- _Exercise instructions_
Any picture in the listing is left out of the copy; all else is duplicated exactly.

[Records provided]

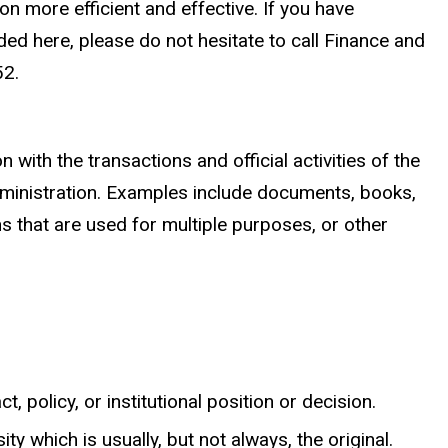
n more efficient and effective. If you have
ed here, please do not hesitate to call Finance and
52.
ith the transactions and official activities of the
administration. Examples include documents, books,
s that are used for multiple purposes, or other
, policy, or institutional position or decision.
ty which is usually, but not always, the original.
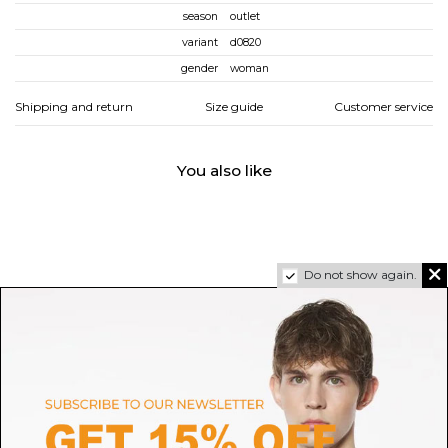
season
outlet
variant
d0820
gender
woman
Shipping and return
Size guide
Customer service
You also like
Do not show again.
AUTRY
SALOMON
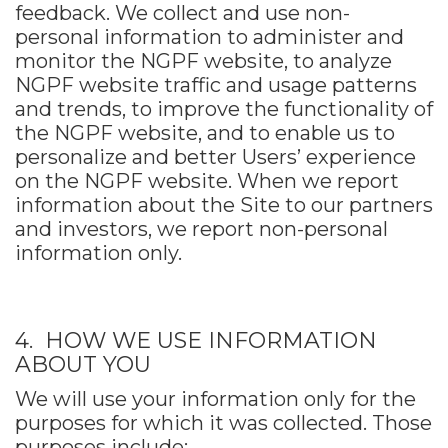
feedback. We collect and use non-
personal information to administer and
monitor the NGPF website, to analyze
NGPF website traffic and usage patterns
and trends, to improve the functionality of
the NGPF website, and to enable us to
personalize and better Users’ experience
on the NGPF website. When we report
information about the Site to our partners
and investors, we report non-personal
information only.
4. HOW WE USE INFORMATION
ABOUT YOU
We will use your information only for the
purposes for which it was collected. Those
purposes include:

[/Records provided]

- _Answer below_
n more efficient and effective. If you have
ed here, please do not hesitate to call Finance and
52.
ith the transactions and official activities of the
administration. Examples include documents, books,
s that are used for multiple purposes, or other
, policy, or institutional position or decision.
ty which is usually, but not always, the original.
season
outlet
variant
d0820
gender
woman
Shipping and return
Size guide
Customer service
You also like
Do not show again.
AUTRY
SALOMON
feedback. We collect and use non-
personal information to administer and
monitor the NGPF website, to analyze
NGPF website traffic and usage patterns
and trends, to improve the functionality of
the NGPF website, and to enable us to
personalize and better Users’ experience
on the NGPF website. When we report
information about the Site to our partners
and investors, we report non-personal
information only.
4. HOW WE USE INFORMATION
ABOUT YOU
We will use your information only for the
purposes for which it was collected. Those
purposes include:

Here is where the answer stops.